DAVIS: For the same reason Jeb Bush had 3 million –

WALLACE: No, no, no. You’re talking about Jeb Bush and I’ve heard you play this game before.

DAVIS: You don’t know.

WALLACE: I’ve heard you play this Jeb Bush game before. It’s like the Republicans doing Watergate saying, well, Lyndon Johnson wiretapped people, too. It’s completely irrelevant, and, please, let’s not play that game.

DAVIS: Well, let’s not interrupt me and let me explain. What Jeb Bush –

WALLACE: I’m not asking about Jeb Bush. I’m asking why it was that Hillary Clinton in 2011 told all State Department officials use government e-mails and she continued to refuse to do it?

It’s worth noting two things about Bush. First, as governor of Florida, he had no obligation to comply with the Federal Records Act, and second, the only reason Davis is bringing him up is because Bush voluntarily released his e-mails.

Davis then plays Hillary’s own words from 2007 declaring that “secret White House e-mail accounts” were “shredding the Constitution,” at which point Davis is reduced to parsing out the meaning of the words “secret,” “volunteer,” and “outrageous”:

WALLACE: Lanny, she certainly thought private e-mails were a problem then. She said the Constitution was being shredded.

DAVIS: She listed a number of secrecy acts –

WALLACE: Including private e-mails.

DAVIS: And she has now done the unprecedented, maybe we should — White House did the same unprecedented, no secretary of state has ever volunteered to turn over all her e-mails –

WALLACE: She didn’t volunteer. She had to negotiate for four months with the State Department lawyers, lawyer to lawyer, before she turned them over, from August of last year until December. Why was it so outrageous for the Bush White House to use private e-mails, but for her it’s OK?

DAVIS: So, I keep answering your question. There were other things she just listed that she said were outrageous.


Boy, if this doesn’t bring back Clinton nostalgia … I wonder when Davis plans to expound again on the meaning of “is”?

All this leads an exasperated Wallace to ask how long Davis plans to make Clintonian spin his career:

WALLACE: Finally, as we said at the beginning, you served in the Clinton White House handing legal matters like campaign finance, like impeachment. Do you ever get tired of cleaning up after the Clintons?

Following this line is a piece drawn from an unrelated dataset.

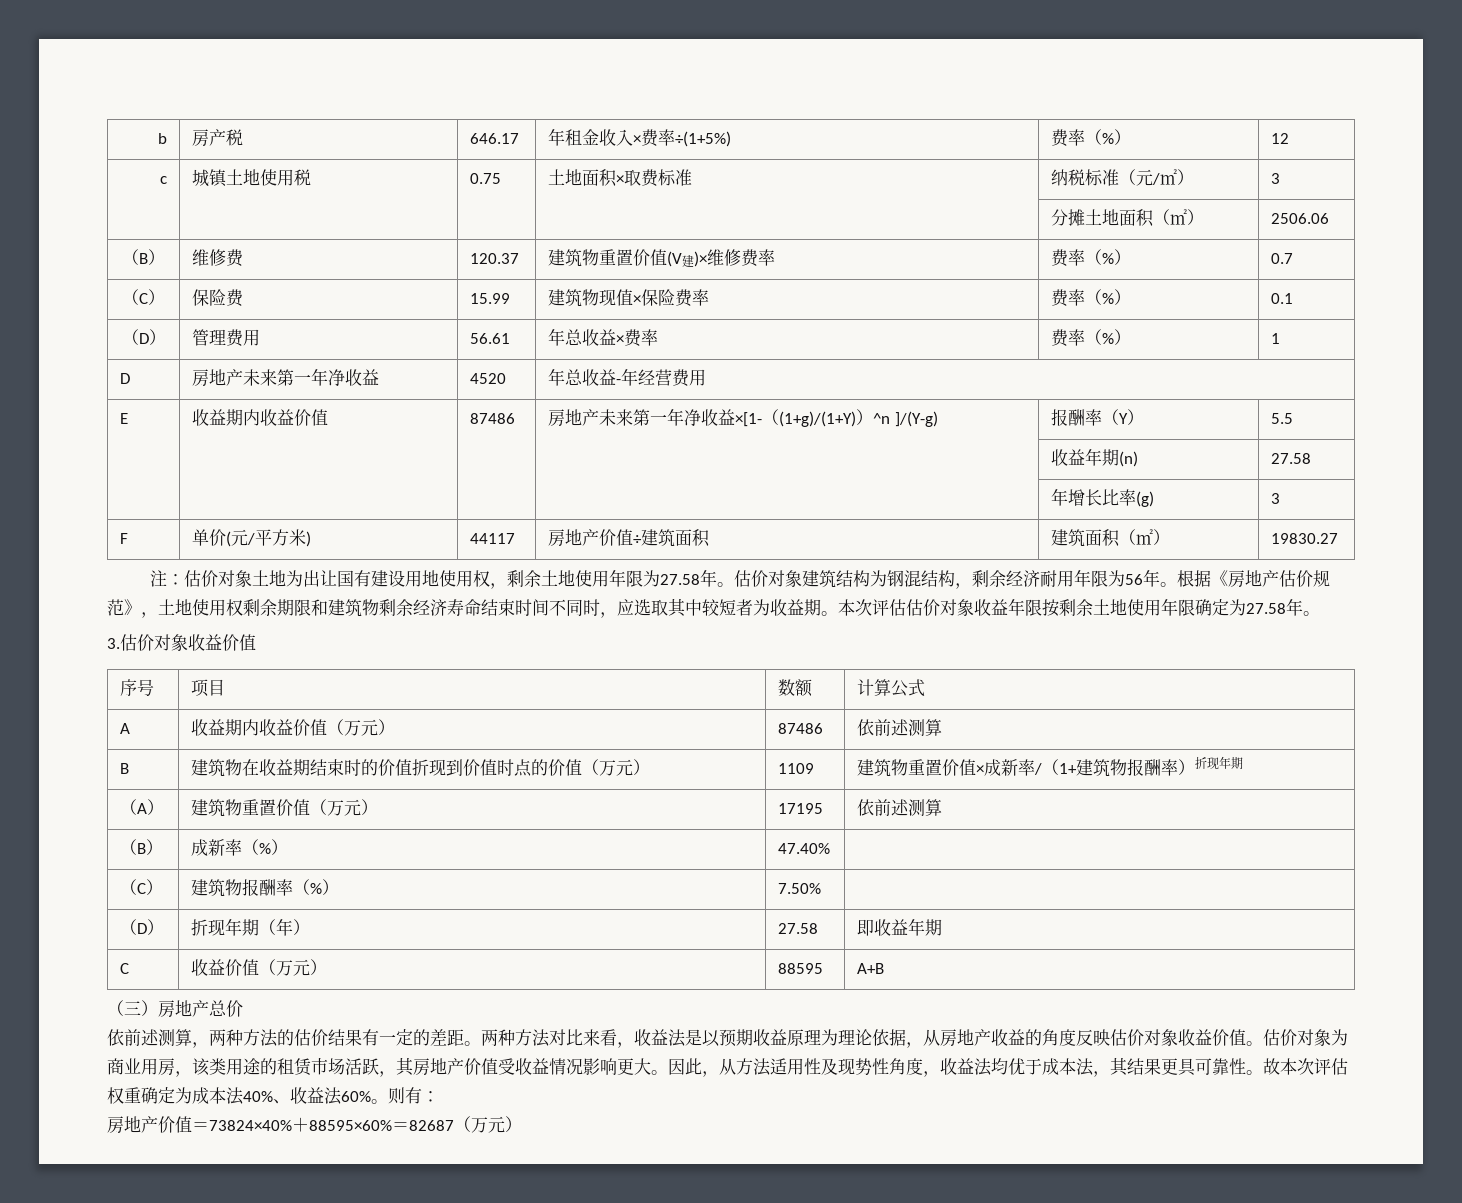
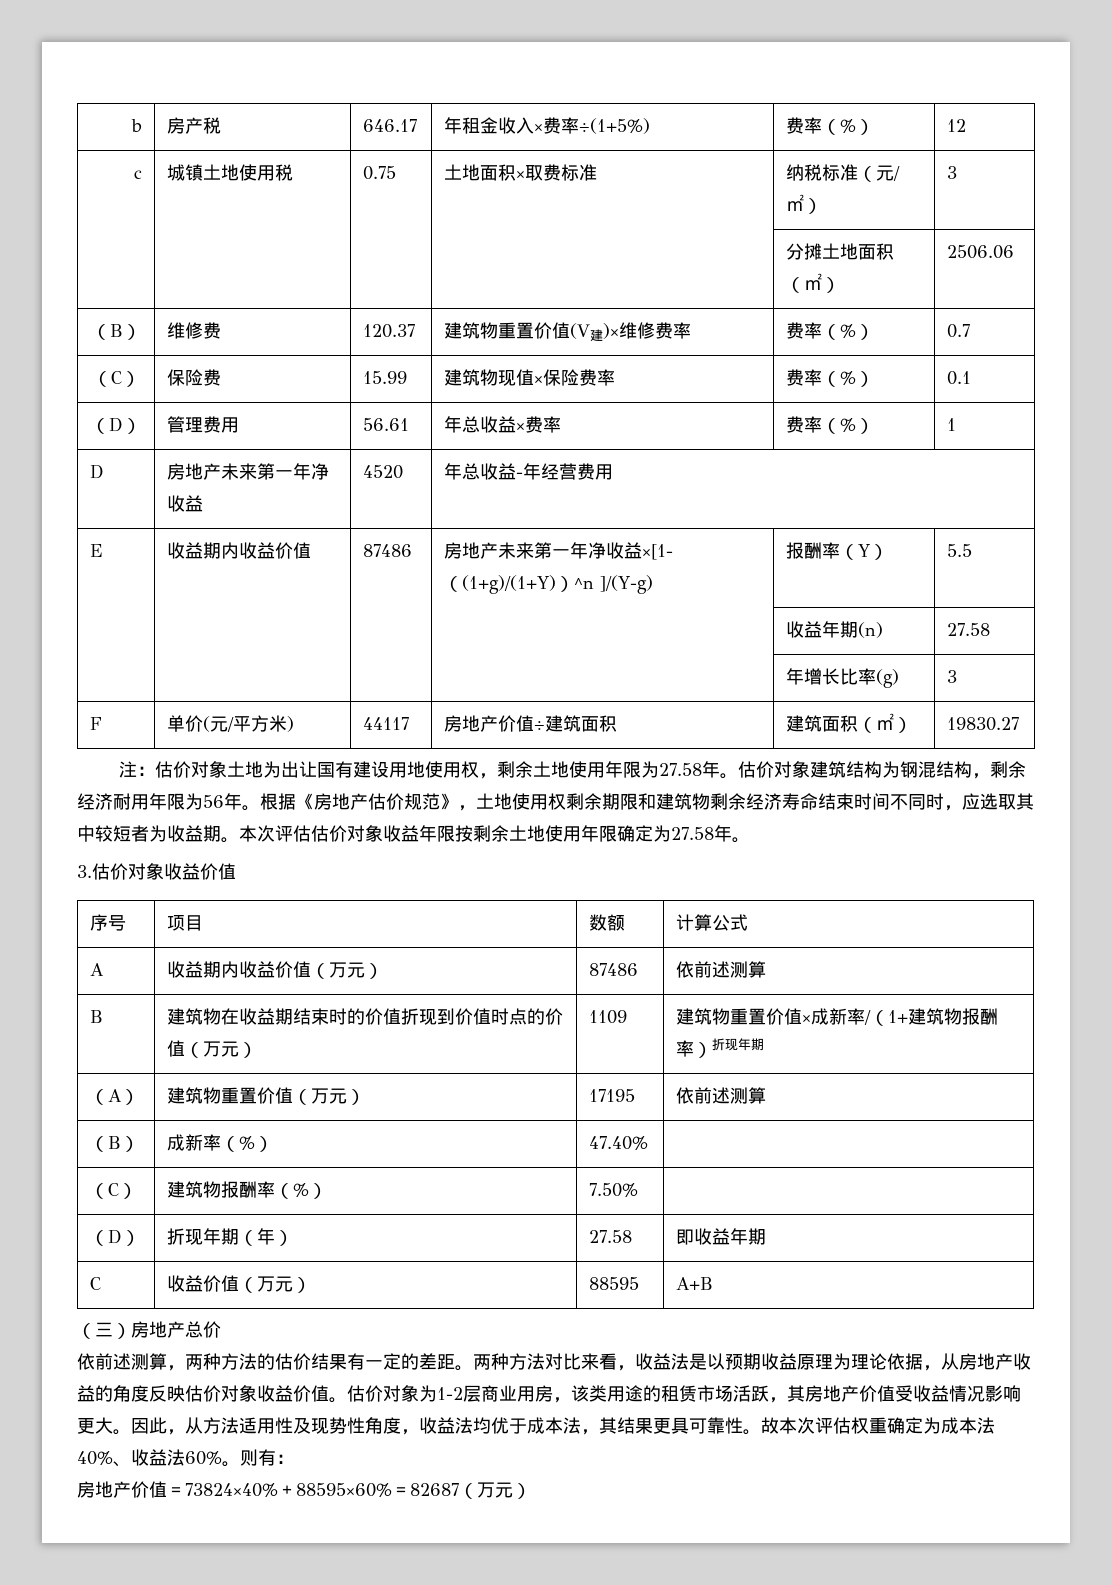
(1348, 1037) none -> [437,1385,481,1402] 1-2层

DAVIS: No, you say cleaning up because you have a certain perspective. I am proud, given the public career and the public good of Bill and Hillary Clinton, as reflected by the popular goodwill they have across the country. Unlike Chris Wallace, I don’t regard it as –

WALLACE: When you say unlike Chris Wallace, unlike me in what way?

DAVIS: Well, you call it cleaning up. You’re entitled to your viewpoint. I am proud to defend a great public servant.


DAVIS: Hillary Clinton and Bill Clinton –

WALLACE: Proud of Monica Lewinsky? Proud of campaign finance? Proud of the private e-mails? So, those are moments of pride for the Clintons?

DAVIS: There’ve been mistakes.

No kidding. Wallace, clearly annoyed, signs off with Davis by saying, “Whatever you call it, you’ve been doing it for a long time.” Hey, it pays the mortgage.